> _MATERIAL SHOWN_

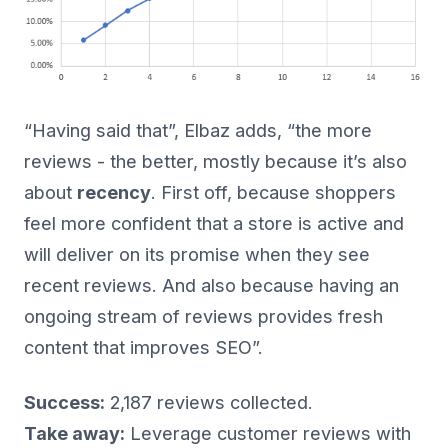
“Having said that”, Elbaz adds, “the more
reviews - the better, mostly because it’s also
about
recency
. First off, because shoppers
feel more confident that a store is active and
will deliver on its promise when they see
recent reviews. And also because having an
ongoing stream of reviews provides fresh
content that improves SEO”.
Success:
2,187 reviews collected.
Take away:
Leverage customer reviews with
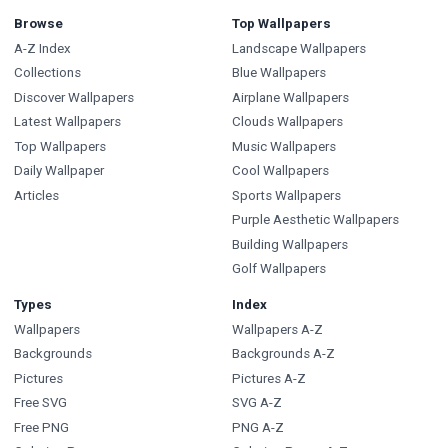
Browse
Top Wallpapers
A-Z Index
Landscape Wallpapers
Collections
Blue Wallpapers
Discover Wallpapers
Airplane Wallpapers
Latest Wallpapers
Clouds Wallpapers
Top Wallpapers
Music Wallpapers
Daily Wallpaper
Cool Wallpapers
Articles
Sports Wallpapers
Purple Aesthetic Wallpapers
Building Wallpapers
Golf Wallpapers
Types
Index
Wallpapers
Wallpapers A-Z
Backgrounds
Backgrounds A-Z
Pictures
Pictures A-Z
Free SVG
SVG A-Z
Free PNG
PNG A-Z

> _WORK REQUIRED_
Put the lines above into a Markdown table with a Row column for the row number and a Text column for the line, skipping any blank lines. Leave the pictures out.

> _OUTPUT FOR THIS TASK_
| Row | Text |
|---|---|
| 1 | “Having said that”, Elbaz adds, “the more |
| 2 | reviews - the better, mostly because it’s also |
| 3 | about |
| 4 | recency |
| 5 | . First off, because shoppers |
| 6 | feel more confident that a store is active and |
| 7 | will deliver on its promise when they see |
| 8 | recent reviews. And also because having an |
| 9 | ongoing stream of reviews provides fresh |
| 10 | content that improves SEO”. |
| 11 | Success: |
| 12 | 2,187 reviews collected. |
| 13 | Take away: |
| 14 | Leverage customer reviews with |
| 15 | Browse |
| 16 | Top Wallpapers |
| 17 | A-Z Index |
| 18 | Landscape Wallpapers |
| 19 | Collections |
| 20 | Blue Wallpapers |
| 21 | Discover Wallpapers |
| 22 | Airplane Wallpapers |
| 23 | Latest Wallpapers |
| 24 | Clouds Wallpapers |
| 25 | Top Wallpapers |
| 26 | Music Wallpapers |
| 27 | Daily Wallpaper |
| 28 | Cool Wallpapers |
| 29 | Articles |
| 30 | Sports Wallpapers |
| 31 | Purple Aesthetic Wallpapers |
| 32 | Building Wallpapers |
| 33 | Golf Wallpapers |
| 34 | Types |
| 35 | Index |
| 36 | Wallpapers |
| 37 | Wallpapers A-Z |
| 38 | Backgrounds |
| 39 | Backgrounds A-Z |
| 40 | Pictures |
| 41 | Pictures A-Z |
| 42 | Free SVG |
| 43 | SVG A-Z |
| 44 | Free PNG |
| 45 | PNG A-Z |